1. **Gene factors**: Sparse matrix where each component involves a subset of genes
2. **Sample factors**: Mixed component weights for each sample (biological variation)
3. **Time factors**: Distinct temporal patterns (increasing, decreasing, peaked, etc.)
4. **Noise**: Gaussian noise added to simulate measurement error
5. **Non-negativity**: All values are non-negative (like real expression data)

This structure ensures:
- Clear component separation for easier convergence
- Realistic sparsity patterns
- Interpretable temporal dynamics

## Usage

### Generate Synthetic Data

```bash
python M-multi-species/scripts/14-barnacle/generate_synthetic_data.py \
  --output-dir M-multi-species/output/14-barnacle-synthetic \
  --n-genes 10223 \
  --n-samples-per-species 10 \
  --n-components 5 \
  --noise-level 0.1 \
  --seed 42
```

### Parameters

- `--output-dir`: Directory to save synthetic CSV files (required)
- `--n-genes`: Number of genes (default: 10223, matching real data)
- `--n-samples-per-species`: Samples per species (default: 10)
- `--n-components`: Number of underlying components (default: 5)
- `--noise-level`: Noise level as fraction of signal (default: 0.1)
- `--seed`: Random seed for reproducibility (default: 42)
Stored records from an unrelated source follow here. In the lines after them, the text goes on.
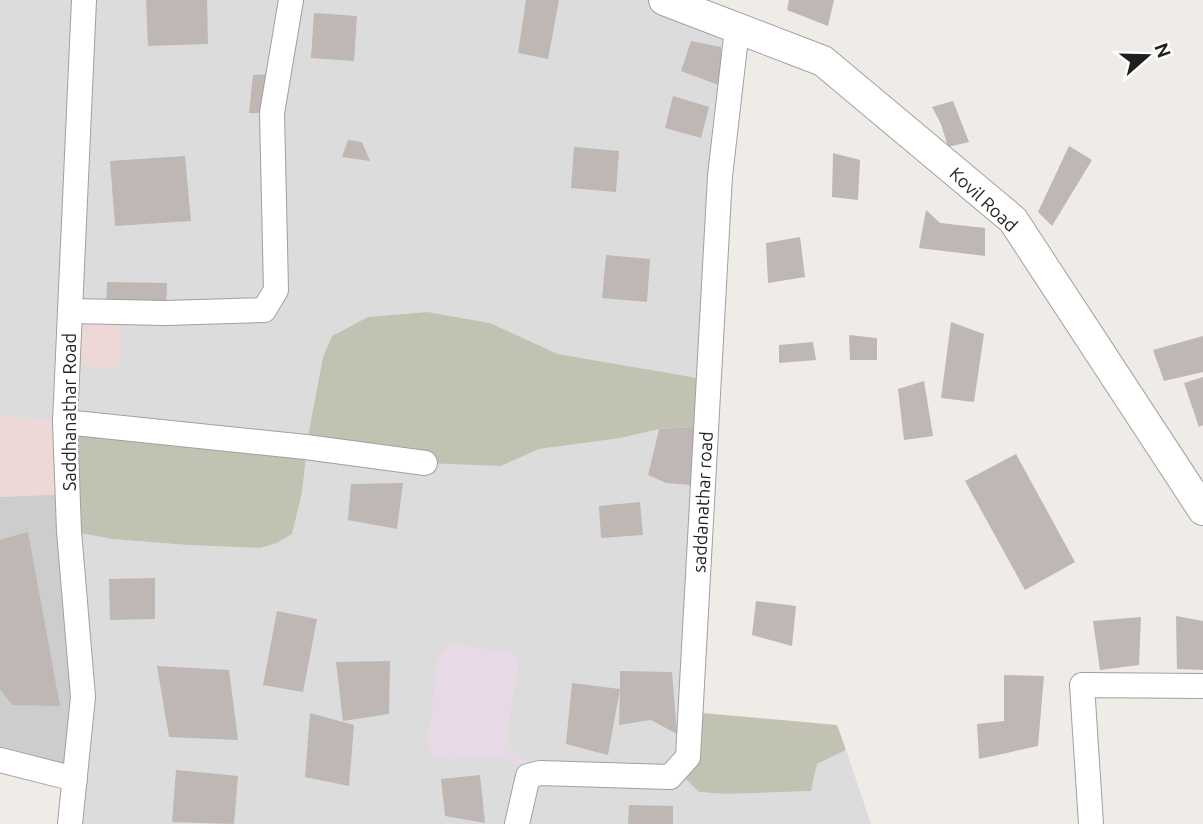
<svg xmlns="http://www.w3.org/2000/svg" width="1203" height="824" font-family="Ubuntu,sans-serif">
<rect width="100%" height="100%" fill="#efebe6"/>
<path fill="#dddcdc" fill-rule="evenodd" d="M0,0H662L737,29L709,380L558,354L490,323L428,312L500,466L539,449L621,438L659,429L648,475L666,483L703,486L699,792L726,794L811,791L817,764L846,750L871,824H70L69,531L113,539L187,545L260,548L277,543L292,534L302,493L306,447L0,416ZM512,653L518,663L506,741L512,751L539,772L532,774L503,757Z"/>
<g fill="#edd7d7">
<polygon points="70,311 122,312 119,365 95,369 68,359"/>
<polygon points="0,416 65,422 68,494 0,497"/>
</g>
<polygon fill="#e7d9e5" points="452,643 513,653 518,663 506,741 512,751 540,773 532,774 503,757 446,759 431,754 428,739 438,656"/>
<polygon fill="#cdcdcd" points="68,494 75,779 0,760 0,497"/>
<g fill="#c2c2b2">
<polygon points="428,312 490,323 558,354 709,380 706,426 659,429 621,438 539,449 501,466 425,463 307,447 302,493 292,534 277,543 260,548 187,545 112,539 69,531 65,422 306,447 323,357 332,336 368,317"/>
<polygon points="691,712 837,725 846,750 817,764 811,791 726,794 699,792 686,779"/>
</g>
<g fill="#bfb7b3">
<polygon points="146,0 207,0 208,44 148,46"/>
<polygon points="526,0 559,0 548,59 518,53"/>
<polygon points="789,0 834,0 828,26 787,10"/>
<polygon points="314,13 357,16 354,61 311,58"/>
<polygon points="691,41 721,47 721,86 681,71"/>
<polygon points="278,74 272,113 249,113 253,75"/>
<polygon points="673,96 709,107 701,138 665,128"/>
<polygon points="953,101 969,142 948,147 941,124 932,107"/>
<polygon points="348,140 362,142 370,161 342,157"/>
<polygon points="1069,146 1092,160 1052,226 1038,212"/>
<polygon points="574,147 619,151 616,192 571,188"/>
<polygon points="833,153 860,160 858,200 832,197"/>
<polygon points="185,156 191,221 115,226 110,161"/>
<polygon points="926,210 940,223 985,228 985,256 919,248"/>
<polygon points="800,237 805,277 768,283 766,243"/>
<polygon points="606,255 650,259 647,302 602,298"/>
<polygon points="107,282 167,283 166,313 106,311"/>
<polygon points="951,322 984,334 974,402 941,398"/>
<polygon points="849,335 877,338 877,360 850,360"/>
<polygon points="1203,336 1203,372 1164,381 1153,350"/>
<polygon points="813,342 816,360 779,363 779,345"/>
<polygon points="1203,377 1203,425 1199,427 1184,383"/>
<polygon points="924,381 933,436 904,440 898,389"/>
<polygon points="706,426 703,486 666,483 648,475 659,429"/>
<polygon points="1016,454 1075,562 1025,590 965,481"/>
<polygon points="403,483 397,529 348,520 351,484"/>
<polygon points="640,502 643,535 601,538 599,506"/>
<polygon points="28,532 60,706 12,705 0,689 0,540"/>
<polygon points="155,578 155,619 110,620 109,579"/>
<polygon points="756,601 796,606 792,646 752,635"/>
<polygon points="277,611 317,619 303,692 263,685"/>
<polygon points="1176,616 1203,621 1203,670 1177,669"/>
<polygon points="1141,617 1139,665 1100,670 1093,621"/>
<polygon points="390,661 389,714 343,721 336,662"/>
<polygon points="157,666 229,670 238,740 169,737"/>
<polygon points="620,671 672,672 677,734 651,720 619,725 620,689 608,755 566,744 572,683 620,689"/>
<polygon points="1004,675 1044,676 1038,746 979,759 977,724 1004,721"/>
<polygon points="310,713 354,725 349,786 305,777"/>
<polygon points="176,770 238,776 234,824 172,822"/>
<polygon points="480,775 485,823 445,816 441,779"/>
<polygon points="629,805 673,806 673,824 628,824"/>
</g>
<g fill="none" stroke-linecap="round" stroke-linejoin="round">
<g stroke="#a0a0a0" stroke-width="26">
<g id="minor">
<polyline points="70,311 166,313 264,310 276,290 272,113 291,0"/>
<polyline points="65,422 306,447 425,463"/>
<polyline points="0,760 75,779"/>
<polyline points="70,824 83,697 69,531 65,422 84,0"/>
<polyline points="517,824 528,776 540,773 670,777 688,757 720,176 737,29"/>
<polyline points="1091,824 1082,685 1203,686"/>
</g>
</g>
<g stroke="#a0a0a0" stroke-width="32">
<polyline id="tertiary" points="664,0 823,61 1013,220 1203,510"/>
</g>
<use href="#minor" stroke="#fff" stroke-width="24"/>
<use href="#tertiary" stroke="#fff" stroke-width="30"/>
</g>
<g text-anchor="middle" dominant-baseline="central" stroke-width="5" stroke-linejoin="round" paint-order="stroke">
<g font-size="18" fill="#1f1f1f" stroke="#fff">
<text transform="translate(984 199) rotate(43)">Kovil Road</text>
<text transform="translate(69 412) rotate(-90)">Saddhanathar Road</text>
<text transform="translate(702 502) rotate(-87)">saddanathar road</text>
</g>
</g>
<g transform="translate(1147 56) rotate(70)" stroke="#ffffff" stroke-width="5" paint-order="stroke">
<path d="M0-5L12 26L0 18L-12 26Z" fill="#1f1f1f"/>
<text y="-10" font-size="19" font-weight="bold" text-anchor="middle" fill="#1f1f1f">N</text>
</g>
</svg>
### Run Tensor Decomposition on Synthetic Data

After generating the data, run the standard pipeline:

```bash
python M-multi-species/scripts/14-barnacle/build_tensor_and_run.py \
  --input-dir M-multi-species/output/14-barnacle-synthetic \
  --output-dir M-multi-species/output/14-barnacle-synthetic-results \
  --rank 5 \
  --lambda-gene 0.1 \
  --lambda-sample 0.1 \
  --lambda-time 0.05 \
  --max-iter 1000 \
  --tol 1e-5 \
  --seed 42
```

## Outputs

The script generates:

1. **Three species CSV files**:
   - `apul_normalized_expression.csv`
   - `peve_normalized_expression.csv`
   - `ptua_normalized_expression.csv`

2. **Ground truth factors** (in `ground_truth/` subdirectory):
   - `true_gene_factors.csv`: True gene loadings
   - `true_sample_factors.csv`: True sample loadings
   - `true_time_factors.csv`: True temporal patterns

You can compare the recovered factors from the decomposition with these ground truth factors to validate the method.

## Example: Full Workflow

```bash
# 1. Generate synthetic data
python M-multi-species/scripts/14-barnacle/generate_synthetic_data.py \
  --output-dir M-multi-species/output/14-barnacle-synthetic \
  --n-genes 1000 \
  --n-samples-per-species 8 \
  --n-components 5 \
  --noise-level 0.05 \
  --seed 123

# 2. Run tensor decomposition
python M-multi-species/scripts/14-barnacle/build_tensor_and_run.py \
  --input-dir M-multi-species/output/14-barnacle-synthetic \
  --output-dir M-multi-species/output/14-barnacle-synthetic-results \
  --rank 5 \
  --lambda-gene 0.1 \
  --lambda-sample 0.1 \
  --lambda-time 0.05 \
  --max-iter 2000 \
  --tol 1e-4 \
  --seed 42

# 3. Check convergence in results
cat M-multi-species/output/14-barnacle-synthetic-results/barnacle_factors/metadata.json
```

## Why This Data Converges Well

The synthetic data is designed for convergence because:

1. **Clear structure**: Components have distinct temporal patterns
2. **Sparsity**: Most genes are zero for most components
3. **Non-negativity**: Data and factors are non-negative (natural for gene expression)
4. **Sufficient signal**: Signal-to-noise ratio is high enough
5. **No missing values**: Complete data for all samples and timepoints
6. **Realistic scale**: Values are in a similar range to real normalized expression data

This makes it an ideal test case for parameter tuning and validation.